=== Section Start ===

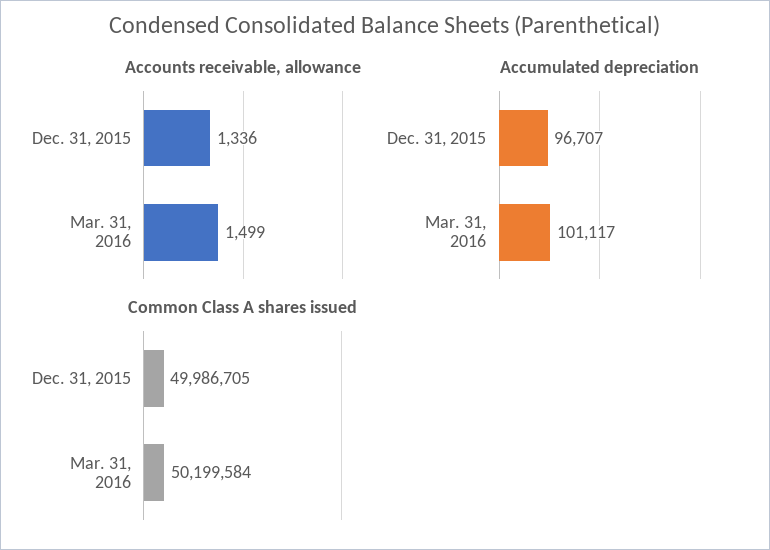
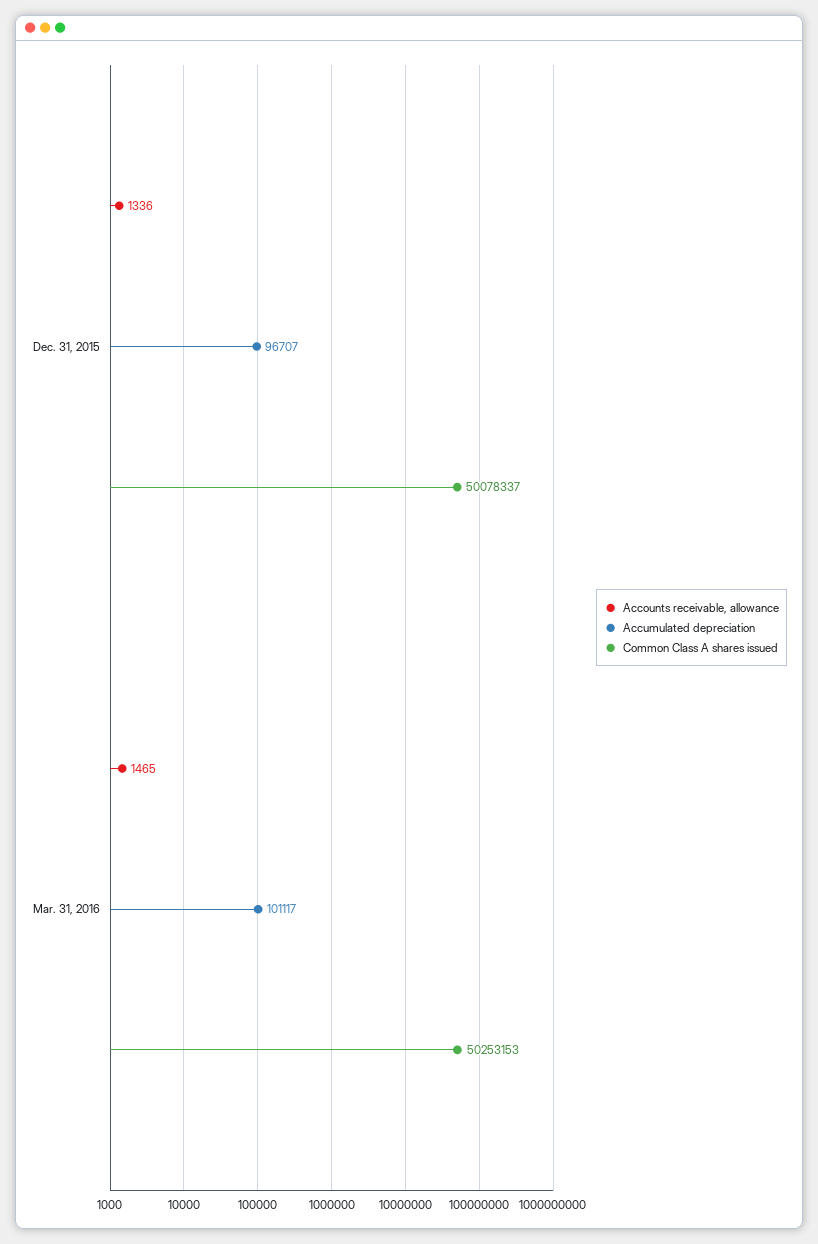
  {
    "Accounts receivable, allowance": {
      "Dec. 31, 2015": 1336,
-     "Mar. 31, 2016": 1499
+     "Mar. 31, 2016": 1465
    },
    "Accumulated depreciation": {
      "Dec. 31, 2015": 96707,
      "Mar. 31, 2016": 101117
    },
    "Common Class A shares issued": {
-     "Dec. 31, 2015": 49986705,
+     "Dec. 31, 2015": 50078337,
-     "Mar. 31, 2016": 50199584
+     "Mar. 31, 2016": 50253153
    }
  }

=== Section End ===

Your objective :: Print every record above exactly, with no pictures.

Answer to this exercise ::
  {
    "Accounts receivable, allowance": {
      "Dec. 31, 2015": 1336,
-     "Mar. 31, 2016": 1499
+     "Mar. 31, 2016": 1465
    },
    "Accumulated depreciation": {
      "Dec. 31, 2015": 96707,
      "Mar. 31, 2016": 101117
    },
    "Common Class A shares issued": {
-     "Dec. 31, 2015": 49986705,
+     "Dec. 31, 2015": 50078337,
-     "Mar. 31, 2016": 50199584
+     "Mar. 31, 2016": 50253153
    }
  }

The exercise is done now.